The most famous of Korea’s east coast beaches, Gyeongpo Beach is also one of the most crowded, at least in summer, when the place can be wall-to-wall people (or wall-to-wall beach umbrellas, as it were). Fine white sand, backed up by verdant pine forests, extends up and down the coast for about 6 km. There’s plenty of motor-boating opportunities at the beach, too – just look for the boats (30,000 won for a short trip). Also along the beach is a strip of motels and restaurants – sort of like Miami Beach, just with less Art Deco and more love motels and raw fish joints.
Right behind the beach, Gyeongpoho Lake was originally a narrow-necked bay but sand and rock carried in by the tides eventually blocked it up, creating a shallow, placid lake.
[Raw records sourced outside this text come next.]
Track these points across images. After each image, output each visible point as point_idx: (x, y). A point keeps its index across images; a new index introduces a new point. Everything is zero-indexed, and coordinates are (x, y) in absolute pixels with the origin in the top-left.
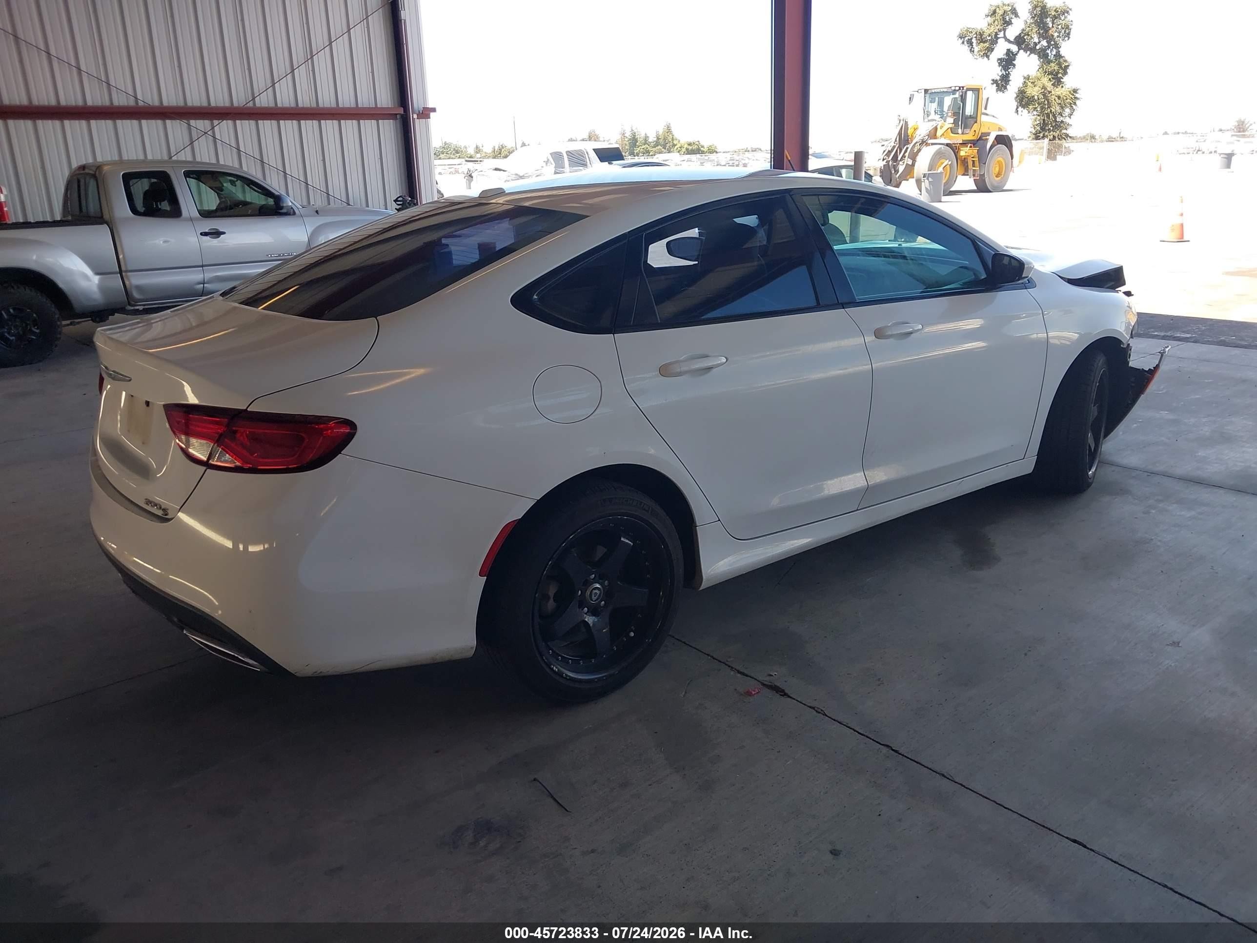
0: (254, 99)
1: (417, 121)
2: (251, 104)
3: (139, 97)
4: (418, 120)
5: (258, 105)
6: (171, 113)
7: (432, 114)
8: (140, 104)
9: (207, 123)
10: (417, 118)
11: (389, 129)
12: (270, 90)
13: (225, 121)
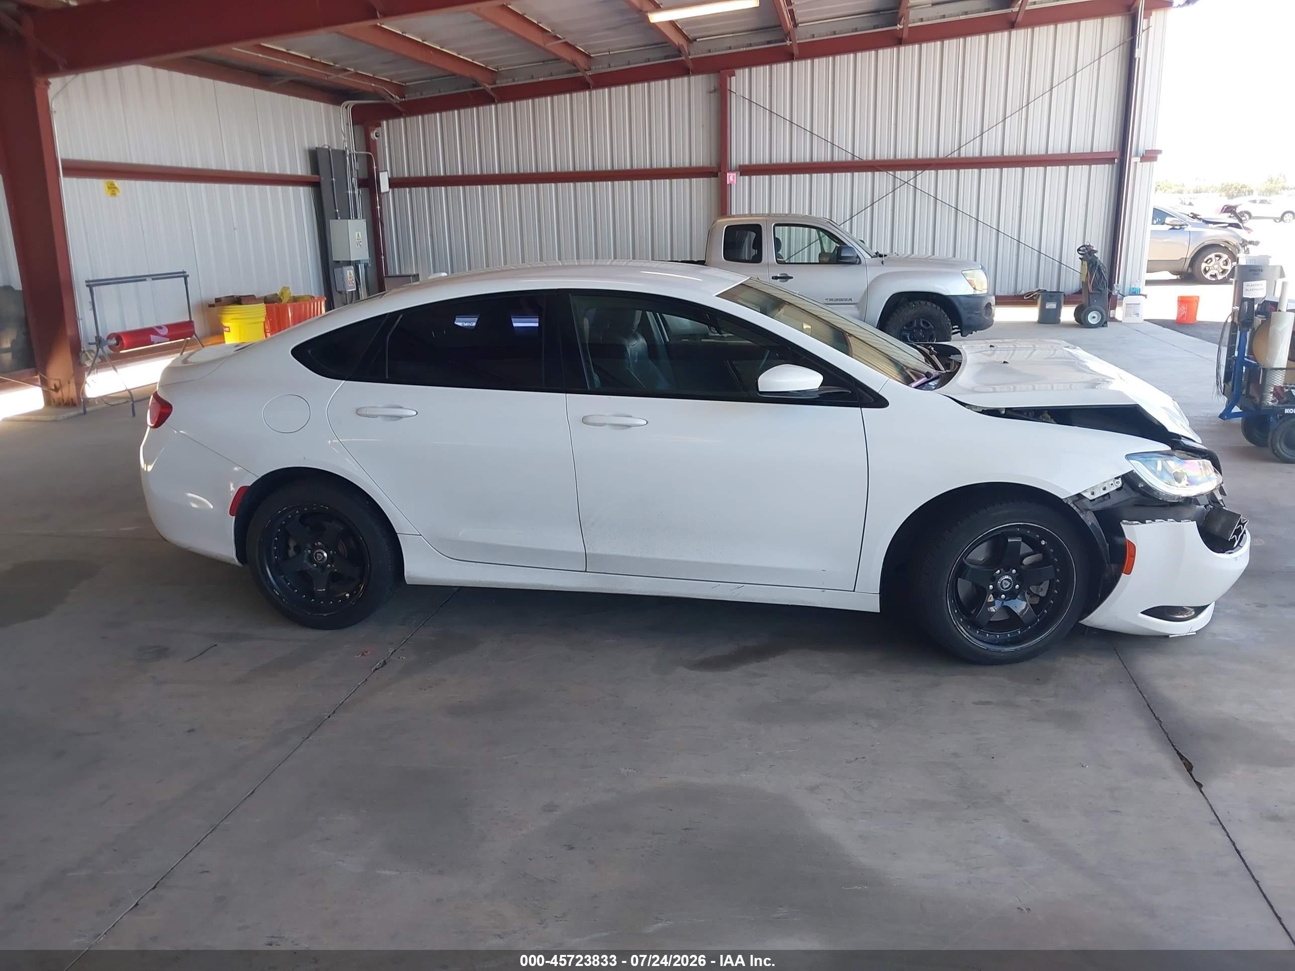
0: (959, 148)
1: (1139, 165)
2: (956, 155)
3: (857, 154)
4: (1141, 163)
5: (963, 155)
6: (880, 166)
7: (1159, 156)
8: (855, 159)
9: (912, 173)
10: (1141, 162)
11: (1102, 174)
12: (978, 140)
13: (927, 172)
Its name means “clear like a mirror,” a reference to the stillness of its waters in contrast to the choppy water of the sea. Originally the lake was a full 12 km in circumference but, thanks to silting over the years, it is now just 4 km. In the center of the lake is a small rock island with a single Korean pagoda – it seems to be a popular resting place for birds. The lake is especially pretty in spring when the cherry trees that ring it are in full bloom.
On a hill overlooking the lake is Gyeongpodae, a handsome Korean pavilion with a fine view of the surroundings. It is famously said that from this pavilion, you can see “five moons” simultaneously: one in the sky, one reflected in the sea, one reflected in the lake, one reflected in your wine glass and the one reflected in your lover’s eyes.
Take the bus No. 202 from Gangneung Express Terminal and get off at Gyeongpo Beach. The trip takes about 20 minutes.